The above statement may be a little disturbing, I know. Firstly, it looks like a negation of a Bible quote (which it is) and secondly, it seems obviously not true.
Changing the Bible words always seemed inappropriate. The Bible is a common heritage and to the most of us represents obvious knowledge that should not be messed with. Even despite the fact that the Book is not really copyrighted and misrepresenting its sentences is not a subject to prosecution anymore. People today will not shout about burning at stake in such case but will still gravely ask "what the hell do you mean?" So I necessarily have to explain myself.
I will shortly mention in my defense that from the logic's point of view my sentence is not in contradiction with Saint Matthews words – negating the first part of implication does not make it whole untrue – but I do not want to bring you a headache, so please, forget it as fast as you can.

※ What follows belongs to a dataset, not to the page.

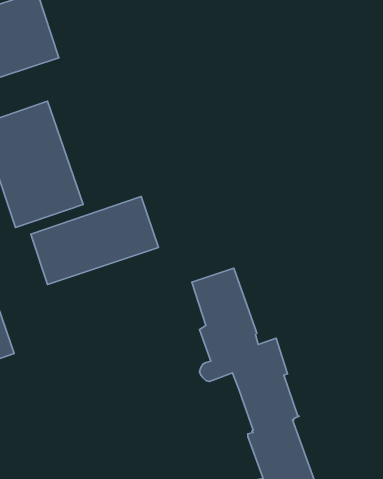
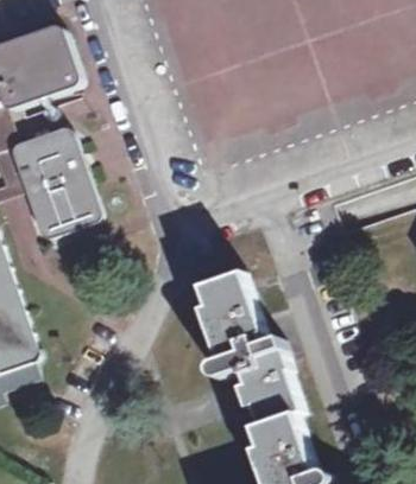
building: [31,196,159,284] -> none

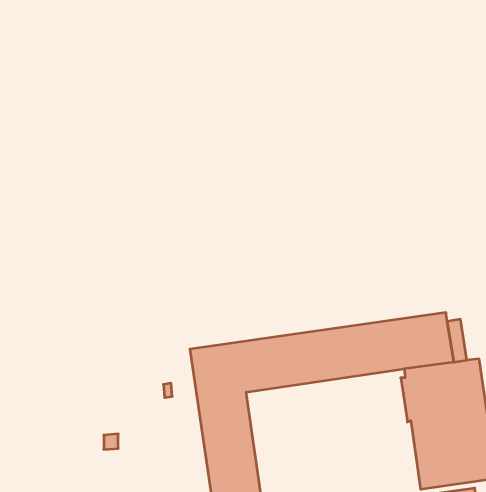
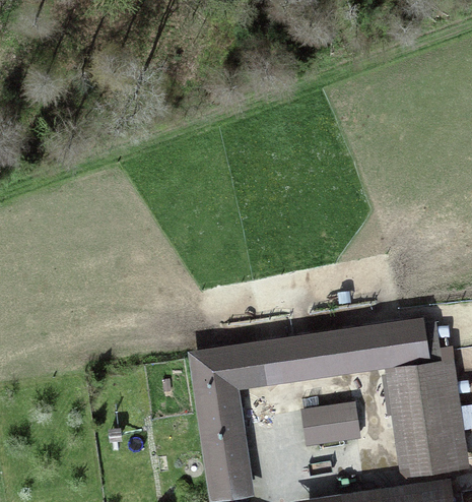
building: none -> [301,403,360,448]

I would rather tell you how did it happen that I came to such uneasy conclusion. It was my vacation time and I tried to plan it carefully, especially that we decided to spend it travelling throughout the Europe (see the scope of it here), sightseeing all its wonders.

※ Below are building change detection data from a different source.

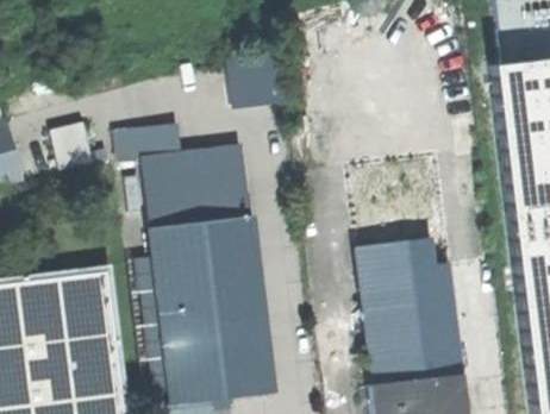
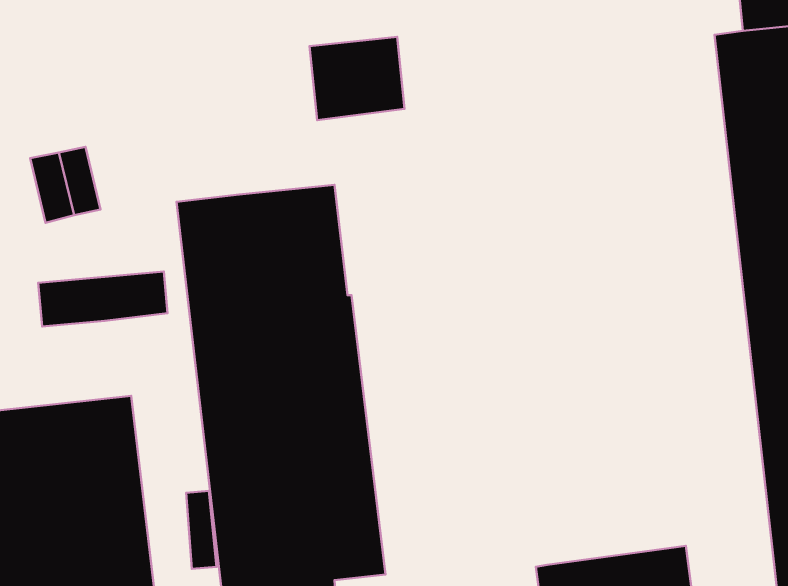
building: [101,126,182,161] -> [38,271,168,327]
building: [357,239,462,384] -> none

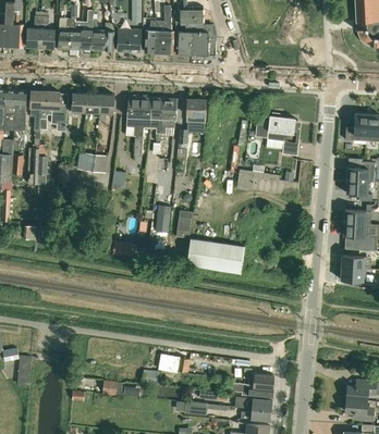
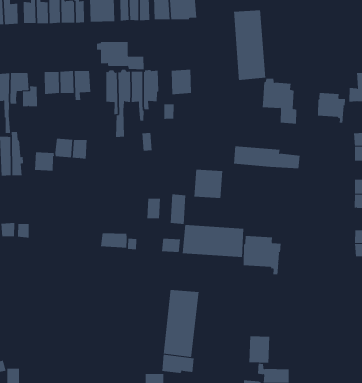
building: none -> [233,10,266,81]
building: none -> [96,41,144,70]
building: none -> [318,92,346,123]
building: none -> [194,169,223,199]
building: none -> [243,235,281,275]
building: none -> [163,289,199,358]
building: none -> [249,335,270,363]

But of course you cannot possibly see them all, there's just too many… If we tried to visit every beautiful place we pass, we would probably never reach any point of destination and everyday we would end up caught by dark, somewhere in the middle of travelling, still wondering what we have missed. The only way was to choose. So I planned hard, finding and choosing – the biggest, the highest, the most popular and the most beautiful – and tried to fit them in daylight hours of all days at my disposal.
The result was quite good, if you would look at it with a fresh eye of a tour's participant. We were visiting delightful places both from emotional (like the town of Jičin, dear to the heart of everyone who happen to know the cartoon stories of Rumcajs the Robber) and aesthetical point of view (like Königssee boat trip across the highest mountain lake in Germany), just to name the first ones. But I, the planner, no matter how I enjoyed this, all the time had in the back of my head all the things that I lost, bypassed, visited too short or couldn't reach. Like tickets sold out for months to DaVinci's 'Last Supper', that metaphorically sent us to bed hungry in Milano or postponing Mont Blanc trip to next vacation because there is really too many Alps in Alps. In addition to that, I started to have a feeling that we do not only miss some other places, but that we also miss whole categories of things that are not classifiable as 'most and best', because they are not so easily measurable.
However when days were passing and trip continued, with me still counting things seen and unseen, I noticed that for every beautiful place that we reach and appreciate, there were two or three other amazing things that I didn't plan, didn't take into account or that just happened. How could I foresee the flowing clouds seen over Lac du Mont Cenis in high mountains; small and ancient city of Susa including nice gelaterie in one of its narrow streets; tragic history of old town of Béziers, that I got to know only because of the overnight visit there; or a time spent on the beach of Saintes-Maries-de-la-Mer in the middle of Rhône river delta, with flamingos on every pond around. The more of these unexpected delights we met, the more I was a fan of this text's title idea, that simple seeking is not always the right way of finding.
Travelling is never failing metaphor of life, so soon I realized that every time I want to achieve some satisfying result – will it be making vacation great, fixing a broken chair or being good at some job – these two things are necessary: knowing exactly what I want and how should I get there – and I mostly do not fully recognize none of them. Finding mean sometimes getting a screwdriver from the case, sometimes recognizing what you want and sometimes discovering a new place. Seeking is sometimes going straight to the point, sometimes intensive searching, sometimes waiting for things to come and sometimes just being in the right place at the right time.
There is often a lot of uncertainty in that and mostly a lot of deliberate effort necessary if we want the result to be truly satisfactory. Therefore , as I also wrote in the beginning, my title statement is obviously untrue. Seeking is just a complex process and requires various actions and attitudes.
If you would look for a suitable tool for that in your life, Omnicontext™ Personal Analytics could be quite of help to you. It's not a simple ask'n'tell device. It shows you in as many different contexts as there are sides in your activity. It helps you seek and search and recognize yourself in many ways that you didn't try yet. And I hope it will allow you to find what you needed, or what you never knew you wanted.
Having an open mind and open eyes is always valuable, which, by the way, is especially important while reading sacred books.